By passing a transportation bond bill on the last day of session and leaving themselves no chance to try and override Baker’s vetoes within that bill, lawmakers also looked on helplessly as Baker this month slashed transportation policy plans that were months in the making.
The vetoes included a section of the bill placing conditions on the massive Allston Multimodal Project, including a proposed ban on Interstate 90 toll increases to support or help finance the project. In his veto message, Baker wrote, “We will continue to work with the Legislature to develop alternate language to address the many legitimate concerns addressed in this section and file such legislation at an appropriate time.”
The project is anchored around the goal of replacing the aging, but heavily used viaduct that carries the Massachusetts Turnpike from the Allston Interchange to the Commonwealth Avenue Bridge.
Saying tolls should not be “an ATM to finance projects,” Spilka said she’s been told there are enough toll reserves to fix the viaduct without any increase in tolls.

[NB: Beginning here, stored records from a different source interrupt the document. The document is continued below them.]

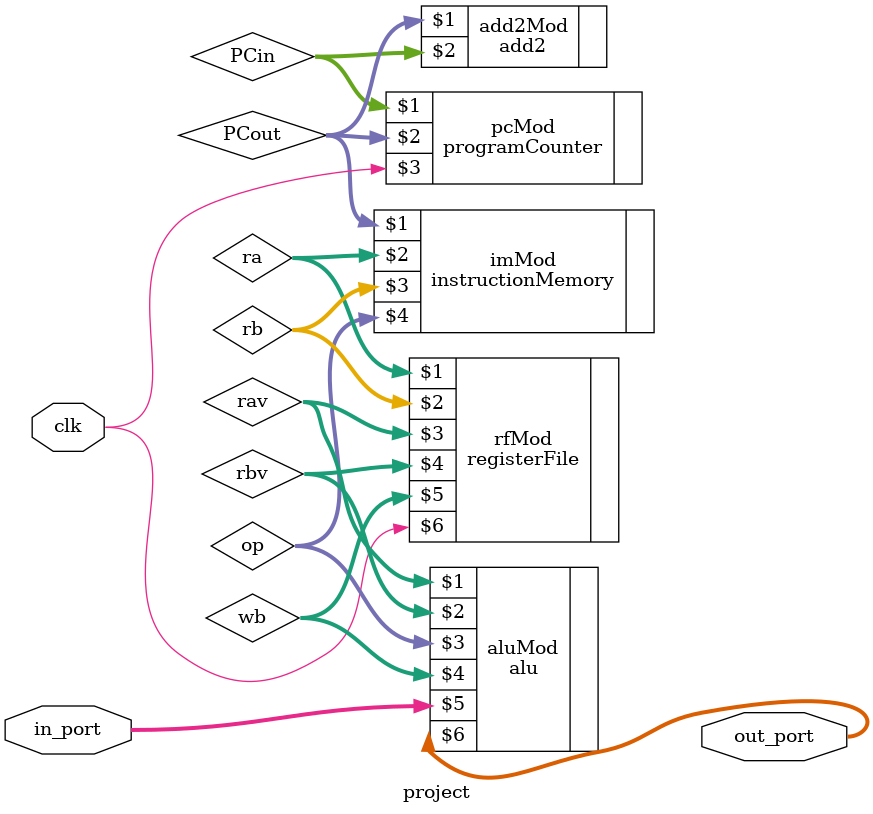
<source format=v>
module project(clk,in_port,out_port);

input clk;
input [7:0]in_port;
output [7:0]out_port;

wire [7:0]PCout;
wire [7:0]PCin;
wire [1:0]ra;
wire [1:0]rb;
wire [3:0]op;
wire [7:0]rav;
wire [7:0]rbv;
wire [7:0]wb;

add2 add2Mod(PCout,PCin);
programCounter pcMod(PCin,PCout,clk);
instructionMemory imMod(PCout,ra,rb,op);
registerFile rfMod(ra,rb,rav,rbv,wb,clk);
alu aluMod(rav,rbv,op,wb,in_port,out_port);

endmodule
</source>
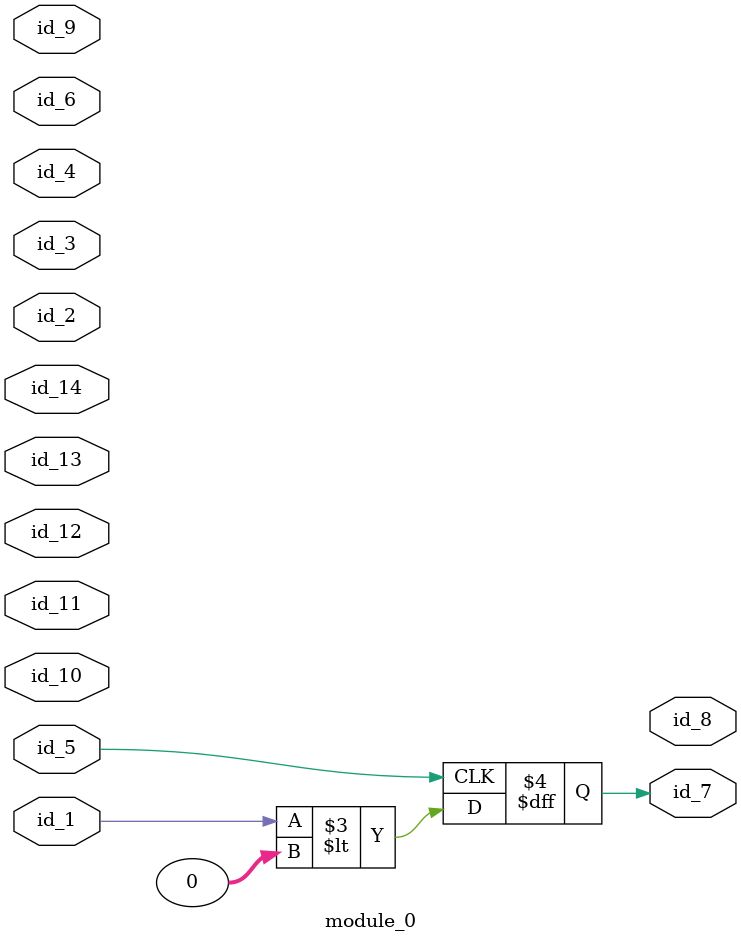
<source format=v>
`default_nettype wire
module module_0 (
    id_1,
    id_2,
    id_3,
    id_4,
    id_5,
    id_6,
    id_7,
    id_8,
    id_9,
    id_10,
    id_11,
    id_12,
    id_13,
    id_14
);
  inout id_14;
  inout id_13;
  inout id_12;
  input id_11;
  inout id_10;
  inout id_9;
  output id_8;
  output id_7;
  input id_6;
  input id_5;
  input id_4;
  inout id_3;
  input id_2;
  inout id_1;
  always @(posedge id_5 != 1) begin
    id_7 <= id_1 < 1 + ~"";
  end
endmodule

</source>
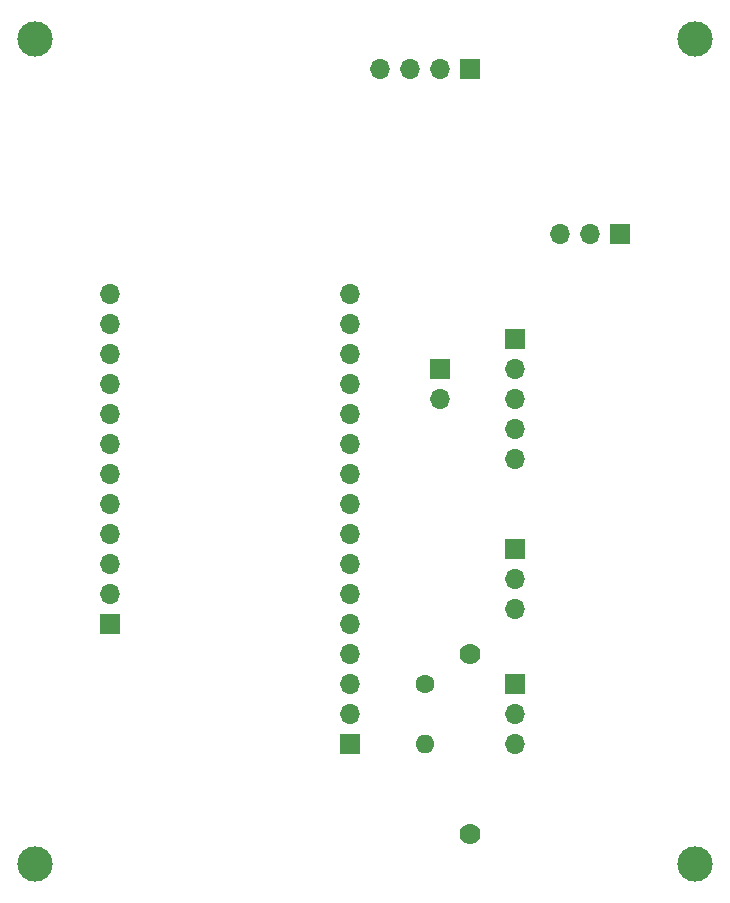
<source format=gbr>
G04 #@! TF.GenerationSoftware,KiCad,Pcbnew,5.0.2-bee76a0~70~ubuntu18.04.1*
G04 #@! TF.CreationDate,2019-07-25T22:31:23-04:00*
G04 #@! TF.ProjectId,knuth-gateway,6b6e7574-682d-4676-9174-657761792e6b,rev?*
G04 #@! TF.SameCoordinates,Original*
G04 #@! TF.FileFunction,Copper,L1,Top*
G04 #@! TF.FilePolarity,Positive*
%FSLAX46Y46*%
G04 Gerber Fmt 4.6, Leading zero omitted, Abs format (unit mm)*
G04 Created by KiCad (PCBNEW 5.0.2-bee76a0~70~ubuntu18.04.1) date Thu 25 Jul 2019 10:31:23 PM EDT*
%MOMM*%
%LPD*%
G01*
G04 APERTURE LIST*
G04 #@! TA.AperFunction,ComponentPad*
%ADD10R,1.700000X1.700000*%
G04 #@! TD*
G04 #@! TA.AperFunction,ComponentPad*
%ADD11O,1.700000X1.700000*%
G04 #@! TD*
G04 #@! TA.AperFunction,ComponentPad*
%ADD12C,1.600000*%
G04 #@! TD*
G04 #@! TA.AperFunction,ComponentPad*
%ADD13O,1.600000X1.600000*%
G04 #@! TD*
G04 #@! TA.AperFunction,ViaPad*
%ADD14C,3.000000*%
G04 #@! TD*
G04 #@! TA.AperFunction,ViaPad*
%ADD15C,1.778000*%
G04 #@! TD*
G04 APERTURE END LIST*
D10*
G04 #@! TO.P,R_Delay1,1*
G04 #@! TO.N,GND*
X246380000Y-81280000D03*
D11*
G04 #@! TO.P,R_Delay1,2*
G04 #@! TO.N,Net-(R_Delay1-Pad2)*
X246380000Y-83820000D03*
G04 #@! TD*
D10*
G04 #@! TO.P,U4,1*
G04 #@! TO.N,Net-(U4-Pad1)*
X252730000Y-78740000D03*
D11*
G04 #@! TO.P,U4,2*
G04 #@! TO.N,GND*
X252730000Y-81280000D03*
G04 #@! TO.P,U4,3*
G04 #@! TO.N,Net-(R_Delay1-Pad2)*
X252730000Y-83820000D03*
G04 #@! TO.P,U4,4*
G04 #@! TO.N,VBAT*
X252730000Y-86360000D03*
G04 #@! TO.P,U4,5*
G04 #@! TO.N,D10*
X252730000Y-88900000D03*
G04 #@! TD*
D10*
G04 #@! TO.P,U5,1*
G04 #@! TO.N,Net-(U5-Pad1)*
X248920000Y-55880000D03*
D11*
G04 #@! TO.P,U5,2*
G04 #@! TO.N,GND*
X246380000Y-55880000D03*
G04 #@! TO.P,U5,3*
G04 #@! TO.N,N/C*
X243840000Y-55880000D03*
G04 #@! TO.P,U5,4*
X241300000Y-55880000D03*
G04 #@! TD*
G04 #@! TO.P,1-Wire1,3*
G04 #@! TO.N,GND*
X252730000Y-113030000D03*
G04 #@! TO.P,1-Wire1,2*
G04 #@! TO.N,+3V3*
X252730000Y-110490000D03*
D10*
G04 #@! TO.P,1-Wire1,1*
G04 #@! TO.N,D5*
X252730000Y-107950000D03*
G04 #@! TD*
G04 #@! TO.P,EC-5,1*
G04 #@! TO.N,A0*
X252730000Y-96520000D03*
D11*
G04 #@! TO.P,EC-5,2*
G04 #@! TO.N,+3V3*
X252730000Y-99060000D03*
G04 #@! TO.P,EC-5,3*
G04 #@! TO.N,GND*
X252730000Y-101600000D03*
G04 #@! TD*
D10*
G04 #@! TO.P,J1,1*
G04 #@! TO.N,VBAT*
X218440000Y-102870000D03*
D11*
G04 #@! TO.P,J1,2*
G04 #@! TO.N,N/C*
X218440000Y-100330000D03*
G04 #@! TO.P,J1,3*
X218440000Y-97790000D03*
G04 #@! TO.P,J1,4*
X218440000Y-95250000D03*
G04 #@! TO.P,J1,5*
X218440000Y-92710000D03*
G04 #@! TO.P,J1,6*
X218440000Y-90170000D03*
G04 #@! TO.P,J1,7*
G04 #@! TO.N,D10*
X218440000Y-87630000D03*
G04 #@! TO.P,J1,8*
G04 #@! TO.N,N/C*
X218440000Y-85090000D03*
G04 #@! TO.P,J1,9*
X218440000Y-82550000D03*
G04 #@! TO.P,J1,10*
G04 #@! TO.N,D5*
X218440000Y-80010000D03*
G04 #@! TO.P,J1,11*
G04 #@! TO.N,N/C*
X218440000Y-77470000D03*
G04 #@! TO.P,J1,12*
X218440000Y-74930000D03*
G04 #@! TD*
D10*
G04 #@! TO.P,J2,1*
G04 #@! TO.N,N/C*
X238760000Y-113030000D03*
D11*
G04 #@! TO.P,J2,2*
G04 #@! TO.N,+3V3*
X238760000Y-110490000D03*
G04 #@! TO.P,J2,3*
G04 #@! TO.N,N/C*
X238760000Y-107950000D03*
G04 #@! TO.P,J2,4*
G04 #@! TO.N,GND*
X238760000Y-105410000D03*
G04 #@! TO.P,J2,5*
G04 #@! TO.N,A0*
X238760000Y-102870000D03*
G04 #@! TO.P,J2,6*
G04 #@! TO.N,N/C*
X238760000Y-100330000D03*
G04 #@! TO.P,J2,7*
X238760000Y-97790000D03*
G04 #@! TO.P,J2,8*
X238760000Y-95250000D03*
G04 #@! TO.P,J2,9*
X238760000Y-92710000D03*
G04 #@! TO.P,J2,10*
X238760000Y-90170000D03*
G04 #@! TO.P,J2,11*
X238760000Y-87630000D03*
G04 #@! TO.P,J2,12*
X238760000Y-85090000D03*
G04 #@! TO.P,J2,13*
X238760000Y-82550000D03*
G04 #@! TO.P,J2,14*
X238760000Y-80010000D03*
G04 #@! TO.P,J2,15*
X238760000Y-77470000D03*
G04 #@! TO.P,J2,16*
X238760000Y-74930000D03*
G04 #@! TD*
D10*
G04 #@! TO.P,switch1,1*
G04 #@! TO.N,N/C*
X261620000Y-69850000D03*
D11*
G04 #@! TO.P,switch1,2*
G04 #@! TO.N,Net-(U4-Pad1)*
X259080000Y-69850000D03*
G04 #@! TO.P,switch1,3*
G04 #@! TO.N,Net-(U5-Pad1)*
X256540000Y-69850000D03*
G04 #@! TD*
D12*
G04 #@! TO.P,R1,1*
G04 #@! TO.N,D5*
X245110000Y-107950000D03*
D13*
G04 #@! TO.P,R1,2*
G04 #@! TO.N,+3V3*
X245110000Y-113030000D03*
G04 #@! TD*
D14*
G04 #@! TO.N,*
X212090000Y-123190000D03*
X267970000Y-123190000D03*
X267970000Y-53340000D03*
X212090000Y-53340000D03*
D15*
G04 #@! TO.N,D5*
X248920000Y-105410000D03*
X248920000Y-120650000D03*
G04 #@! TD*
M02*

</source>
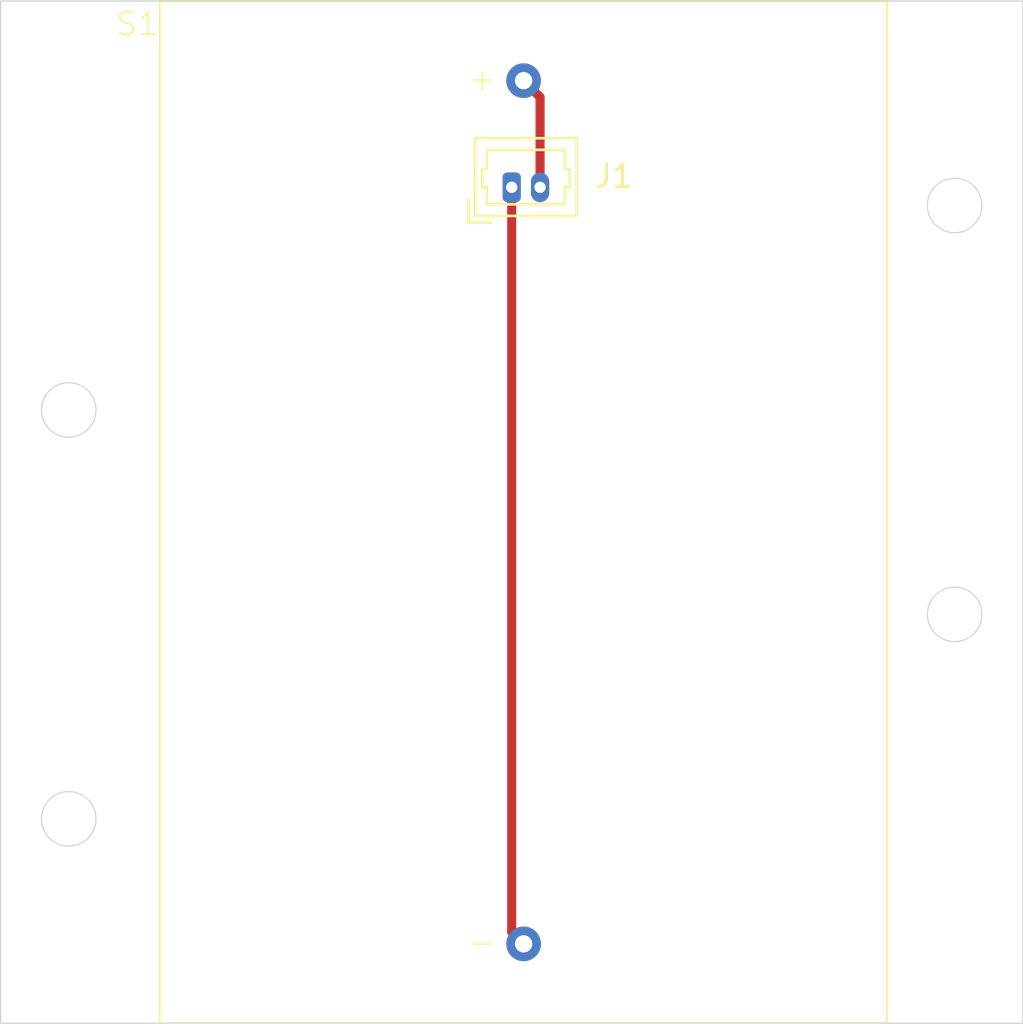
<source format=kicad_pcb>
(kicad_pcb
	(version 20240108)
	(generator "pcbnew")
	(generator_version "8.0")
	(general
		(thickness 1.6)
		(legacy_teardrops no)
	)
	(paper "A4")
	(layers
		(0 "F.Cu" signal)
		(31 "B.Cu" signal)
		(32 "B.Adhes" user "B.Adhesive")
		(33 "F.Adhes" user "F.Adhesive")
		(34 "B.Paste" user)
		(35 "F.Paste" user)
		(36 "B.SilkS" user "B.Silkscreen")
		(37 "F.SilkS" user "F.Silkscreen")
		(38 "B.Mask" user)
		(39 "F.Mask" user)
		(40 "Dwgs.User" user "User.Drawings")
		(41 "Cmts.User" user "User.Comments")
		(42 "Eco1.User" user "User.Eco1")
		(43 "Eco2.User" user "User.Eco2")
		(44 "Edge.Cuts" user)
		(45 "Margin" user)
		(46 "B.CrtYd" user "B.Courtyard")
		(47 "F.CrtYd" user "F.Courtyard")
		(48 "B.Fab" user)
		(49 "F.Fab" user)
		(50 "User.1" user)
		(51 "User.2" user)
		(52 "User.3" user)
		(53 "User.4" user)
		(54 "User.5" user)
		(55 "User.6" user)
		(56 "User.7" user)
		(57 "User.8" user)
		(58 "User.9" user)
	)
	(setup
		(pad_to_mask_clearance 0)
		(allow_soldermask_bridges_in_footprints no)
		(pcbplotparams
			(layerselection 0x00010fc_ffffffff)
			(plot_on_all_layers_selection 0x0000000_00000000)
			(disableapertmacros no)
			(usegerberextensions no)
			(usegerberattributes yes)
			(usegerberadvancedattributes yes)
			(creategerberjobfile yes)
			(dashed_line_dash_ratio 12.000000)
			(dashed_line_gap_ratio 3.000000)
			(svgprecision 4)
			(plotframeref no)
			(viasonmask no)
			(mode 1)
			(useauxorigin no)
			(hpglpennumber 1)
			(hpglpenspeed 20)
			(hpglpendiameter 15.000000)
			(pdf_front_fp_property_popups yes)
			(pdf_back_fp_property_popups yes)
			(dxfpolygonmode yes)
			(dxfimperialunits yes)
			(dxfusepcbnewfont yes)
			(psnegative no)
			(psa4output no)
			(plotreference yes)
			(plotvalue yes)
			(plotfptext yes)
			(plotinvisibletext no)
			(sketchpadsonfab no)
			(subtractmaskfromsilk no)
			(outputformat 1)
			(mirror no)
			(drillshape 1)
			(scaleselection 1)
			(outputdirectory "")
		)
	)
	(net 0 "")
	(net 1 "Net-(J1-Pin_1)")
	(net 2 "Net-(J1-Pin_2)")
	(footprint "Power_Footprints_Library:SM101K12L" (layer "F.Cu") (at 114.024781 98.304657))
	(footprint "Connector_Molex:Molex_PicoBlade_53047-0210_1x02_P1.25mm_Vertical" (layer "F.Cu") (at 113.5 84))
	(gr_circle
		(center 94 111.8)
		(end 95.2 111.8)
		(stroke
			(width 0.05)
			(type default)
		)
		(fill none)
		(layer "Edge.Cuts")
		(uuid "089d2db0-eed6-443c-b660-5293aa12e0ff")
	)
	(gr_circle
		(center 94 93.8)
		(end 95.2 93.8)
		(stroke
			(width 0.05)
			(type default)
		)
		(fill none)
		(layer "Edge.Cuts")
		(uuid "0d88a81d-24b0-4696-bb96-6c9610f98229")
	)
	(gr_circle
		(center 133 84.8)
		(end 134.2 84.8)
		(stroke
			(width 0.05)
			(type default)
		)
		(fill none)
		(layer "Edge.Cuts")
		(uuid "ce3fe953-9a54-4876-b038-97504871e965")
	)
	(gr_circle
		(center 133 102.8)
		(end 134.2 102.8)
		(stroke
			(width 0.05)
			(type default)
		)
		(fill none)
		(layer "Edge.Cuts")
		(uuid "d6394f92-b35c-4062-8735-0f928eb7201b")
	)
	(gr_rect
		(start 91 75.8)
		(end 136 120.8)
		(stroke
			(width 0.05)
			(type default)
		)
		(fill none)
		(layer "Edge.Cuts")
		(uuid "fa0fbd6e-c3f6-45be-8988-3bfa5c73bd91")
	)
	(segment
		(start 113.5 116.779876)
		(end 113.5 84)
		(width 0.4)
		(layer "F.Cu")
		(net 1)
		(uuid "170c6177-48dc-4934-abda-3b2c3562d91f")
	)
	(segment
		(start 114.024781 117.304657)
		(end 113.5 116.779876)
		(width 0.4)
		(layer "F.Cu")
		(net 1)
		(uuid "e38f663e-7549-4b60-bc80-9494c86cd561")
	)
	(segment
		(start 114.75 80.029876)
		(end 114.024781 79.304657)
		(width 0.4)
		(layer "F.Cu")
		(net 2)
		(uuid "1aaaf67d-c950-4d52-98da-4648f95adae8")
	)
	(segment
		(start 114.75 84)
		(end 114.75 80.029876)
		(width 0.4)
		(layer "F.Cu")
		(net 2)
		(uuid "8fe2693b-9927-4cdf-b065-1de7ae32b135")
	)
)

</source>
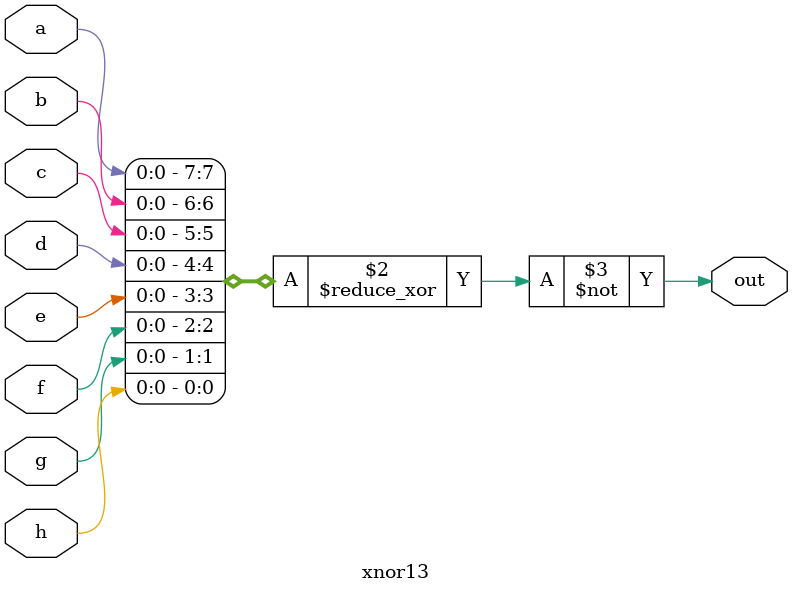
<source format=v>
module xnor13 (
  input a,
  input b,
  input c,
  input d,
  input e,
  input f,
  input g,
  input h,
  output reg out
);

    always @(*) begin
        out = ~(^{a,b,c,d,e,f,g,h}); // XNOR using built-in operator
    end
    
    
endmodule

</source>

“The toll payers should not pay for the remainder of the project of the Storrow Drive or the fixing the land so that the city or Harvard or anybody else can develop it,” Spilka said. “That should be funded in a different way. We need discussion for that. But again, if we’re going to keep the tolls on the turnpike, then we need to be looking at tolls on other major roads and other areas. It is a matter of equity.”
MetroWest area residents have for years argued they face an unfair burden of tolls, but attempts over the years to place tolls on other major roads or eliminate tolls on the Turnpike have failed.